_Task details_. Using the entries below, copy exactly each line from the line with "##### This project" up to and including the line with "- Mengembangkan metode", with every picture left out.

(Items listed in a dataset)
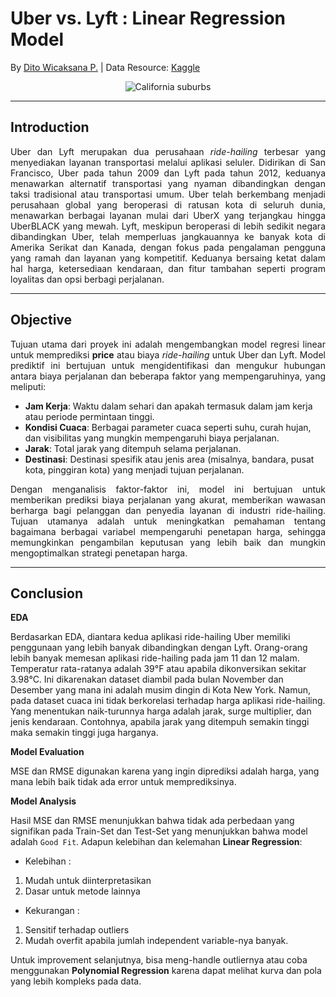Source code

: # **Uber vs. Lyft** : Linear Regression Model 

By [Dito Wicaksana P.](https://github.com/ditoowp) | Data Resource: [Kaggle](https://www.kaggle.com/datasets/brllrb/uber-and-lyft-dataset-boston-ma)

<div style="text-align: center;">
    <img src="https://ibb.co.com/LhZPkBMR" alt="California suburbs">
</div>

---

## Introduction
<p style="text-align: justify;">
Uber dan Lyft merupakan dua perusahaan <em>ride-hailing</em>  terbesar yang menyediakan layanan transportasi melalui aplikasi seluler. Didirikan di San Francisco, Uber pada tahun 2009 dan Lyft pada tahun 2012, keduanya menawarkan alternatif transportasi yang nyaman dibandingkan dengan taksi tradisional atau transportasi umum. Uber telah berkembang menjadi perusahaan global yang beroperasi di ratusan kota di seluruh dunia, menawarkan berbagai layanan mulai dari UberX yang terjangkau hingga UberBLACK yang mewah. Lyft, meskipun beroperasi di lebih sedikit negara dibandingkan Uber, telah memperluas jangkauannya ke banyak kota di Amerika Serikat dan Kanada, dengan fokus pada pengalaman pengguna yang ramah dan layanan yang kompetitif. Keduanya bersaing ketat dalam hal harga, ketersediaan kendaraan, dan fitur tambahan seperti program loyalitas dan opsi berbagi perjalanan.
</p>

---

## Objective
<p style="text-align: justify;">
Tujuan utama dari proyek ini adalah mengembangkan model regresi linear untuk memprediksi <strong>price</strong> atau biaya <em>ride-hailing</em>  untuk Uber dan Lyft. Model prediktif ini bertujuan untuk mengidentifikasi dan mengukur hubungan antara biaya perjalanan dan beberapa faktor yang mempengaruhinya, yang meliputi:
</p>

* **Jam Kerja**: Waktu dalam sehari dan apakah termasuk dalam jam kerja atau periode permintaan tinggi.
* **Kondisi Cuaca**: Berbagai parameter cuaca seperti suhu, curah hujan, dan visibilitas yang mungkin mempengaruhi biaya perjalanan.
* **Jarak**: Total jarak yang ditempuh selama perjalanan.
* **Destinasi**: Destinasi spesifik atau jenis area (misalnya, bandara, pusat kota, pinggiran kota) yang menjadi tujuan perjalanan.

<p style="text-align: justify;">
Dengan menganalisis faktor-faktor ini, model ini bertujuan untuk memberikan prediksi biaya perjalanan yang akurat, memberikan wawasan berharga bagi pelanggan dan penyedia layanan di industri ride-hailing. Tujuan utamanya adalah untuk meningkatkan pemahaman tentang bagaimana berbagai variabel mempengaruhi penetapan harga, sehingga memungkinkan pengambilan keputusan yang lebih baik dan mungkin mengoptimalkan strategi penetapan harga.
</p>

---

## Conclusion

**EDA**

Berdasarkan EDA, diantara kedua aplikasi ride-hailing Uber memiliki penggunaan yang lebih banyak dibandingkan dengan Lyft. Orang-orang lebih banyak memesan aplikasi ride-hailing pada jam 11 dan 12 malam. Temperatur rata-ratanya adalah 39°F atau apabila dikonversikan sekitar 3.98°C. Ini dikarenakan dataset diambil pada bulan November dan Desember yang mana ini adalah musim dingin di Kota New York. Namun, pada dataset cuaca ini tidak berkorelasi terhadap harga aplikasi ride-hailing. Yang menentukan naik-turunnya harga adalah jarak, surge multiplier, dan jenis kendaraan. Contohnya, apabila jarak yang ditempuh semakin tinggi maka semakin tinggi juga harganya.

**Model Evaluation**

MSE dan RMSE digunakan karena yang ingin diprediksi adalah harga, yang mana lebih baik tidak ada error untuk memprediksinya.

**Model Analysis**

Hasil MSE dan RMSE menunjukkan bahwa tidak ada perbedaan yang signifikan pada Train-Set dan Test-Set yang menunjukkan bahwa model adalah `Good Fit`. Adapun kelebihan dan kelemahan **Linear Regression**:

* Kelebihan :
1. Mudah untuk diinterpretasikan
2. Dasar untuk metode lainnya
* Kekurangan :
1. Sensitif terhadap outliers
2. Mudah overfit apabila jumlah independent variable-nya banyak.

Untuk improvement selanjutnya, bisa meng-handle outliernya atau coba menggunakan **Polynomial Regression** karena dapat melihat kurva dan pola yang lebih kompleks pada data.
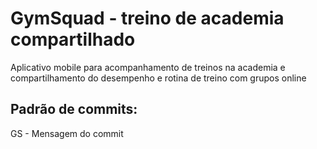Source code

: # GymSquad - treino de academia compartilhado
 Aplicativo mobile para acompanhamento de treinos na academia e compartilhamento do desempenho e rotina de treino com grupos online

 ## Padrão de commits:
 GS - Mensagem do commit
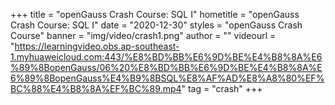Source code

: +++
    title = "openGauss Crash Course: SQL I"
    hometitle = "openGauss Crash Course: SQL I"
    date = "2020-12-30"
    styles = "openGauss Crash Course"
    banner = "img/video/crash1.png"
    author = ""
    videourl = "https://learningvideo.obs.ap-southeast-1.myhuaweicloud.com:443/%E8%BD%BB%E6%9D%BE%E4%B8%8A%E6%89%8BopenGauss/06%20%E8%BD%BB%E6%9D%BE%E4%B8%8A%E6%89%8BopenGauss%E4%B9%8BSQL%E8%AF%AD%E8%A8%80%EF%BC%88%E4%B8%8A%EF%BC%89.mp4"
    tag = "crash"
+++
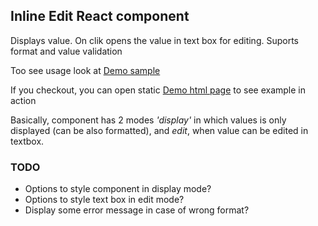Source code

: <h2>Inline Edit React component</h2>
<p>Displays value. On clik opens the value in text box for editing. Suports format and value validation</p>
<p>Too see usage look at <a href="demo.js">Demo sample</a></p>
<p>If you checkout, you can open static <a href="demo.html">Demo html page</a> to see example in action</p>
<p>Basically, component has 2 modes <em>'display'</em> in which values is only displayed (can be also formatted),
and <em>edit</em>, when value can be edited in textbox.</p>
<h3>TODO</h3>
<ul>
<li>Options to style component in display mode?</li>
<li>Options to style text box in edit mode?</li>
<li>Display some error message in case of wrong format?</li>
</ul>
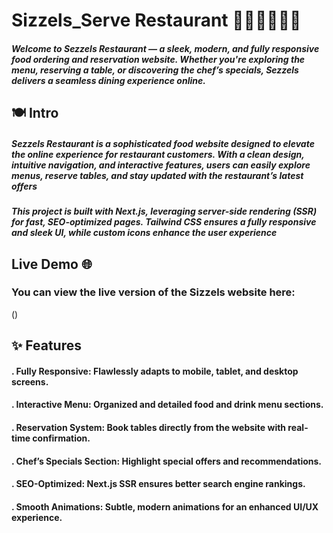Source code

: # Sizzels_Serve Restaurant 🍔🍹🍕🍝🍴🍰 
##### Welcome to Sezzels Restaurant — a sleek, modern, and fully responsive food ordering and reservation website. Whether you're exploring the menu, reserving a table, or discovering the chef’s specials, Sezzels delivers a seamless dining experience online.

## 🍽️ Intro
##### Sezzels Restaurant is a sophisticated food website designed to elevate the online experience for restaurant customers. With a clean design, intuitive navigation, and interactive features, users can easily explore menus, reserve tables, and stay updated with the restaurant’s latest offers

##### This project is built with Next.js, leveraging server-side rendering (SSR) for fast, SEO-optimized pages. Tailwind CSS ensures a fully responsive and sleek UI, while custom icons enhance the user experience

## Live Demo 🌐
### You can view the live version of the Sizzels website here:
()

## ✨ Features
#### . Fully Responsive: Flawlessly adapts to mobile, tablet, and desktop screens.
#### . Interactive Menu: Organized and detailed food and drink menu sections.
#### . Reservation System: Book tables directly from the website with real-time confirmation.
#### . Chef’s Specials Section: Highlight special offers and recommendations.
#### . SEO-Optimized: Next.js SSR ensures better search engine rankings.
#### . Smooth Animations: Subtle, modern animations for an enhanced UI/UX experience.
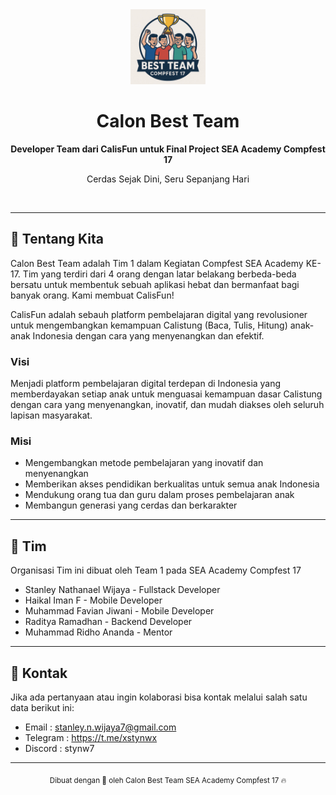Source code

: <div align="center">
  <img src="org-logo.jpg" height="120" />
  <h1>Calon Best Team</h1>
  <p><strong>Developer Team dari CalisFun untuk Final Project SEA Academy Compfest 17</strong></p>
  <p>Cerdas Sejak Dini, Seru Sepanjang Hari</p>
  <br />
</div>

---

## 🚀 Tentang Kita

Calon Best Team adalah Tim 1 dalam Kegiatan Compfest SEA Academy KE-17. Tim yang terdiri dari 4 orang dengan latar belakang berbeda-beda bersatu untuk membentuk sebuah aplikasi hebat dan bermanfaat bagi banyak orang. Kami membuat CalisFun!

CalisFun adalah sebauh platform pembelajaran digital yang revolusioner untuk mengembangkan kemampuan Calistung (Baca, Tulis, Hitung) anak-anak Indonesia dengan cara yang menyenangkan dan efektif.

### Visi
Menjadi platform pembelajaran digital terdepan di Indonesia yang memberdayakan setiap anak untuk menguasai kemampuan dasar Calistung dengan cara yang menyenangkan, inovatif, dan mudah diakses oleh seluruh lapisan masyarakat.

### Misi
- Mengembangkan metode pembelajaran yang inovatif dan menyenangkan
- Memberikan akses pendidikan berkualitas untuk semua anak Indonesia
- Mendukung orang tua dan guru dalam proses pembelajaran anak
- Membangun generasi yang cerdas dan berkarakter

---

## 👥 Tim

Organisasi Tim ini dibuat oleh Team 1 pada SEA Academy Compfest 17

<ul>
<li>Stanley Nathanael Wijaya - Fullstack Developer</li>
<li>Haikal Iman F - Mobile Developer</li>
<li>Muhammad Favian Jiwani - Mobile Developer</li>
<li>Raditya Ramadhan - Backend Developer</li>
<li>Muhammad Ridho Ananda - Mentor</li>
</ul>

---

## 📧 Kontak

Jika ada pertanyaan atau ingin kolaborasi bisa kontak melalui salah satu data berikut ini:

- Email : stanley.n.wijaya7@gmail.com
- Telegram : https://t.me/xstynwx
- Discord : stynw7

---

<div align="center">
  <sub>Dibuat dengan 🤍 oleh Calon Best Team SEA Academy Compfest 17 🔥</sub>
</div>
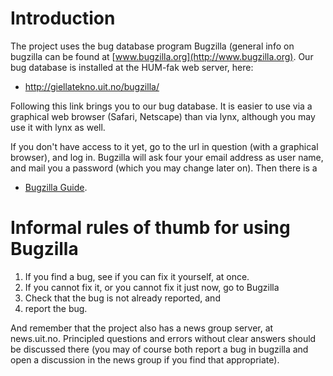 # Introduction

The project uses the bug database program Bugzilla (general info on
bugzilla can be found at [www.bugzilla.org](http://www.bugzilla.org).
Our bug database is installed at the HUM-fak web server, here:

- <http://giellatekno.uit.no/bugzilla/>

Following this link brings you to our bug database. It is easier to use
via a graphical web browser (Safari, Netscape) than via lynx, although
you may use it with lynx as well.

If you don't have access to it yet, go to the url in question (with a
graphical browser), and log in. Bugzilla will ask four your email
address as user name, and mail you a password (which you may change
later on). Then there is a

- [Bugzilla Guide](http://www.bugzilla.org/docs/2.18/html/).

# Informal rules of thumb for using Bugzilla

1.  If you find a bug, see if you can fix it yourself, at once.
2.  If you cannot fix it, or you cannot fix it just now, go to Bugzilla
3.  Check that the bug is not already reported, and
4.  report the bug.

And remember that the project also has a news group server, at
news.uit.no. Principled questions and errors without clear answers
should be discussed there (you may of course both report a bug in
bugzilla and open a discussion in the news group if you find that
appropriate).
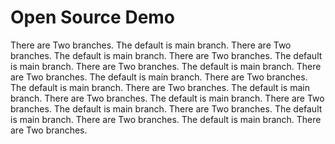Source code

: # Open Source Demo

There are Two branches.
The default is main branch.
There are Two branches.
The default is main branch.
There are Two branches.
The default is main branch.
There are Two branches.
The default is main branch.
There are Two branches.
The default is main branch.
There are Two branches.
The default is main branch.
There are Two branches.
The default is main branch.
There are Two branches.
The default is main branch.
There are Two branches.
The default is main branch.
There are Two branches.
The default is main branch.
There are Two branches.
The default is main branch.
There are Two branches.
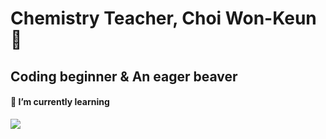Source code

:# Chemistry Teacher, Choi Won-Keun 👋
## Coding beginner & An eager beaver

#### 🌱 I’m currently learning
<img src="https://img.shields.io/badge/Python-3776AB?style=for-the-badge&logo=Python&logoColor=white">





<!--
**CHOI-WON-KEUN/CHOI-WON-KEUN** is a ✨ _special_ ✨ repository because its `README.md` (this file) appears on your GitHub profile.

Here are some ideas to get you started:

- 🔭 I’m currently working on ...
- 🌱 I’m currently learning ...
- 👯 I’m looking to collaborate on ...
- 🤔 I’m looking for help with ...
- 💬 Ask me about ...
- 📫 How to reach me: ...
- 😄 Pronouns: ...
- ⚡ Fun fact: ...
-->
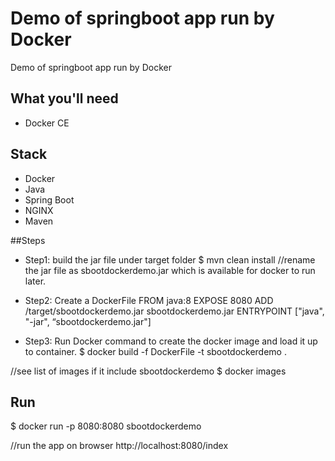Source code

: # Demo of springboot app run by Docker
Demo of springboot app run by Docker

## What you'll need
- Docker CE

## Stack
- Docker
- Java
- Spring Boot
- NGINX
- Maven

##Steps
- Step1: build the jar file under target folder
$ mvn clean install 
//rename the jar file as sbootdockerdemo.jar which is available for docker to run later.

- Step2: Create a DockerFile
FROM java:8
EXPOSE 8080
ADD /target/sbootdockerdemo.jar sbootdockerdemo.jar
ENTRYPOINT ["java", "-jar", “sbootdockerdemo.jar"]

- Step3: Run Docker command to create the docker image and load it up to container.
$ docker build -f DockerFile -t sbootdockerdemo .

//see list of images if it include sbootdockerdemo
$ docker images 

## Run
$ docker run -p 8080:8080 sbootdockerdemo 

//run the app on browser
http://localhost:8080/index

_Answer section_.
##### This project is built with Next.js, leveraging server-side rendering (SSR) for fast, SEO-optimized pages. Tailwind CSS ensures a fully responsive and sleek UI, while custom icons enhance the user experience

## Live Demo 🌐
### You can view the live version of the Sizzels website here:
()

## ✨ Features
#### . Fully Responsive: Flawlessly adapts to mobile, tablet, and desktop screens.
#### . Interactive Menu: Organized and detailed food and drink menu sections.
#### . Reservation System: Book tables directly from the website with real-time confirmation.
#### . Chef’s Specials Section: Highlight special offers and recommendations.
#### . SEO-Optimized: Next.js SSR ensures better search engine rankings.
#### . Smooth Animations: Subtle, modern animations for an enhanced UI/UX experience.
Source code

: <div align="center">
  <img src="org-logo.jpg" height="120" />
  <h1>Calon Best Team</h1>
  <p><strong>Developer Team dari CalisFun untuk Final Project SEA Academy Compfest 17</strong></p>
  <p>Cerdas Sejak Dini, Seru Sepanjang Hari</p>
  <br />
</div>

---

## 🚀 Tentang Kita

Calon Best Team adalah Tim 1 dalam Kegiatan Compfest SEA Academy KE-17. Tim yang terdiri dari 4 orang dengan latar belakang berbeda-beda bersatu untuk membentuk sebuah aplikasi hebat dan bermanfaat bagi banyak orang. Kami membuat CalisFun!

CalisFun adalah sebauh platform pembelajaran digital yang revolusioner untuk mengembangkan kemampuan Calistung (Baca, Tulis, Hitung) anak-anak Indonesia dengan cara yang menyenangkan dan efektif.

### Visi
Menjadi platform pembelajaran digital terdepan di Indonesia yang memberdayakan setiap anak untuk menguasai kemampuan dasar Calistung dengan cara yang menyenangkan, inovatif, dan mudah diakses oleh seluruh lapisan masyarakat.

### Misi
- Mengembangkan metode pembelajaran yang inovatif dan menyenangkan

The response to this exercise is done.